United States District Court, Seventh Circuit

July 11, 2013

MICHAEL GARDNER, Plaintiff,
v.
COUNTY OF COOK, et al., Defendants.

MEMORANDUM ORDER

MILTON I. SHADUR, Senior District Judge.

Although the very nature of the self-prepared Complaint by Michael Gardner ("Gardner") raised concerns from the beginning as to whether he would be able to acknowledge and accept the fundamental and long-established principles of law that compelled the rejection of his federal lawsuit, this Court's swiftly issued (and very brief) June 13, 2013 memorandum order ("Order I") sought to explain those legal roadblocks to him. Because that was done in the context of denying in forma pauperis ("IFP") status, so that Gardner could go forward only on payment of the $400 filing fee, [1] Order I concluded by giving Gardner some four weeks-until July 9-to pay the filing fee if he chose to do so.

On July 9 this Court's courtroom deputy brought into this Court's chambers two documents-each labeled an "Emergency Motion"-that someone (presumably Gardner) had left in the receptacle outside of the courtroom deputy's office-a receptacle for the convenience of litigants who wish to deliver such documents as the Judge's courtesy copy of court filings as required by this District Court's LR 5.2(f), or perhaps notices of motions to be presented at a later date, or perhaps other papers intended for this Court's chambers.[2] In any event the so-called "Emergency Motions" generated this Court's issuance of another memorandum order ("Order II") that dismissed both Gardner's Complaint and this action because of the uncured deficiencies that Order I had identified.

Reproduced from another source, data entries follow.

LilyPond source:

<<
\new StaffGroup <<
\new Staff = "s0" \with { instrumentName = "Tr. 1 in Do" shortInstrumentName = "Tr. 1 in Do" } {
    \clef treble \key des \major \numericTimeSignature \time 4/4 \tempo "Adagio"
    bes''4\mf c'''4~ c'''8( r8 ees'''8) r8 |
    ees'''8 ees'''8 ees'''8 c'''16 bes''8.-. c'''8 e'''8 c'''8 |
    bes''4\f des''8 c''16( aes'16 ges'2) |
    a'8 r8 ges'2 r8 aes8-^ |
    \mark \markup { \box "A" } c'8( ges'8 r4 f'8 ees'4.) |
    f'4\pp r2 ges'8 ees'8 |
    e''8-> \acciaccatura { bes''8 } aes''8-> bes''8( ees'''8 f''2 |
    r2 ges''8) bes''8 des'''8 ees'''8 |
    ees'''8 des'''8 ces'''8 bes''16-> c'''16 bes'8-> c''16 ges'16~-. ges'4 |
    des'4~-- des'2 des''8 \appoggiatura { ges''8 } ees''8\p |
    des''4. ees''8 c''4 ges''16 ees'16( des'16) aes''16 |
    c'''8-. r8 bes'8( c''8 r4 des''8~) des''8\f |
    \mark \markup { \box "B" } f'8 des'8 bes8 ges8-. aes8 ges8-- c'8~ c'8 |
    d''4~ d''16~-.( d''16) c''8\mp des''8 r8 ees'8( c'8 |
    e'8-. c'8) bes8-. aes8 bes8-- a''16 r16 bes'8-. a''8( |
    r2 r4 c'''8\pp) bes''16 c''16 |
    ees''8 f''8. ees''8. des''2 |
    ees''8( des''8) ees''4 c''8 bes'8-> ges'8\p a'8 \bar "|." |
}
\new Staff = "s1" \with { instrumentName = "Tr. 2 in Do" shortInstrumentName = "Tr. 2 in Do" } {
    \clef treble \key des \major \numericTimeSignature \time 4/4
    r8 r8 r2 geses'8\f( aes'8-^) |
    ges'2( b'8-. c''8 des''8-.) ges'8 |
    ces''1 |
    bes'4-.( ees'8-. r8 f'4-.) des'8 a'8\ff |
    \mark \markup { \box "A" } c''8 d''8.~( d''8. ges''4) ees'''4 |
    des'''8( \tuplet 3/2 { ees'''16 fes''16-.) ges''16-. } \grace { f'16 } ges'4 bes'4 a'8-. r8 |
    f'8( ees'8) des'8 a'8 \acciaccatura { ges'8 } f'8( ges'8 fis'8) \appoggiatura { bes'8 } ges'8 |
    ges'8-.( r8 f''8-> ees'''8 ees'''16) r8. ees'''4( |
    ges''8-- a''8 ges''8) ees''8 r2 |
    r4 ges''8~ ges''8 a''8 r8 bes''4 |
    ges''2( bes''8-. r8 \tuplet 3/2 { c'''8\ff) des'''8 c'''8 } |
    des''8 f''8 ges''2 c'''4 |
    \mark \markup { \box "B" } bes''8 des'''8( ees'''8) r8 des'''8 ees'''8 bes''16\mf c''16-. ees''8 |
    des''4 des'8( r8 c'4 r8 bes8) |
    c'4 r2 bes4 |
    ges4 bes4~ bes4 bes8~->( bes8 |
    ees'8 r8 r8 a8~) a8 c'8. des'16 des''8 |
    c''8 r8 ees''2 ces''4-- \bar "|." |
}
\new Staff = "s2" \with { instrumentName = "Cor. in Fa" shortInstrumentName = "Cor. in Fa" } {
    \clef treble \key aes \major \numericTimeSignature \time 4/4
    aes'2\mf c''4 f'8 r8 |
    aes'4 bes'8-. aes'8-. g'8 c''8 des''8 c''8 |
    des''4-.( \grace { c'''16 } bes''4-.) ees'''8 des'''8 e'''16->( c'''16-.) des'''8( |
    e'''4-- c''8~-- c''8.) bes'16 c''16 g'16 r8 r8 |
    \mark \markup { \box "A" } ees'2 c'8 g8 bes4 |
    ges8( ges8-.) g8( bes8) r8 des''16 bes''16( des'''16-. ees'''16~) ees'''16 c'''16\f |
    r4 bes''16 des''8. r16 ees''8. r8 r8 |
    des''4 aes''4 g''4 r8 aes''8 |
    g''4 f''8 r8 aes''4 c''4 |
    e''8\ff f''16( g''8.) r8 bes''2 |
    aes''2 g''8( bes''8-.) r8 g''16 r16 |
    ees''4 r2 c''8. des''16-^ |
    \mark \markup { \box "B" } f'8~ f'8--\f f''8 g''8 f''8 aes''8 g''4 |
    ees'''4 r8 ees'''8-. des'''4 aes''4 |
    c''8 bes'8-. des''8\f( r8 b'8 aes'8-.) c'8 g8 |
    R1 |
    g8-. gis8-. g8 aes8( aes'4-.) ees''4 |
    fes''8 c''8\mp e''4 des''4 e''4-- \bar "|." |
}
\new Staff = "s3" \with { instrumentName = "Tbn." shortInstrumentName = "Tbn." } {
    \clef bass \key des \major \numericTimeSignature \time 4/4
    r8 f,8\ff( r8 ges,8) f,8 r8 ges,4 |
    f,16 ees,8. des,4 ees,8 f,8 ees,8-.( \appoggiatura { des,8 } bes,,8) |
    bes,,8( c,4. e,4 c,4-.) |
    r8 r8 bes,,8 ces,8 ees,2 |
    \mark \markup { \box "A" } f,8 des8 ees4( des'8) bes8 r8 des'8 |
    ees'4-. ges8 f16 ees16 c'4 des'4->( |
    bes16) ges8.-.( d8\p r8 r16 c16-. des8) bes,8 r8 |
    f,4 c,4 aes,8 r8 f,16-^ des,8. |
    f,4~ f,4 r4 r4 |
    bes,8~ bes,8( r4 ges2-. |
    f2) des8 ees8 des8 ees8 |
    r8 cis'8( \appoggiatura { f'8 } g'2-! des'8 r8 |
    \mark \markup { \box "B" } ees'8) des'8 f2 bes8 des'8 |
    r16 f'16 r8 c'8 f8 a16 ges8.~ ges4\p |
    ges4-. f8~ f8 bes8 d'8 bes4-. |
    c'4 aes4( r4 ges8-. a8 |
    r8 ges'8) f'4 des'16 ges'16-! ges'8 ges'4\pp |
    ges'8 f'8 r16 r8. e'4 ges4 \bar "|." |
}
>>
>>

To this Court's surprise, the July 11 delivery of documents to this Court's chambers from the Clerk's Office included copies of two different Gardner submissions-this time real filings (Dkt. Nos. 7 and 8)-that bore a July 8 "Judge's Copy" stamp but had not been received in chambers until after Order II had already been issued.[3] Those documents, respectively captioned "Motion To Vacate Judgment with Permission To Enter Amended Complaint, Objections, and Motion To Strike" and "Amended Complaint Suit for Title 42 U.S.C. §1983, Title 42 U.S.C. §1985 and Title 42 U.S.C. §1986, Title 18 USC 1621, " have regrettably added nothing to indicate that Gardner has absorbed what was sought to be conveyed to him by Order I.

Thus the "Motion To Vacate" simply copies segments of Order I and asks such questions as whether Gardner had mistakenly invoked 42 U.S.C. §§1983, 1985 and 1986 rather than other authorities that would have authorized his action-an obvious lack of understanding that it was not his failure to have selected a proper rubric for his Complaint, but rather the total impermissibility of his lawsuit, that had led to its rejection. In like fashion, Gardner charges that his targeted state court judge and Assistant State's Attorney have committed crimes in carrying out what Gardner himself has described as their conduct carried out in their official capacities.

There is no need to elaborate further. Suffice it to say that the most recent delivery of Gardner's filings has added nothing substantive to the mix or to the ultimate outcome. Accordingly this Court denies the Motion To Vacate and rejects the proposed Amended Complaint.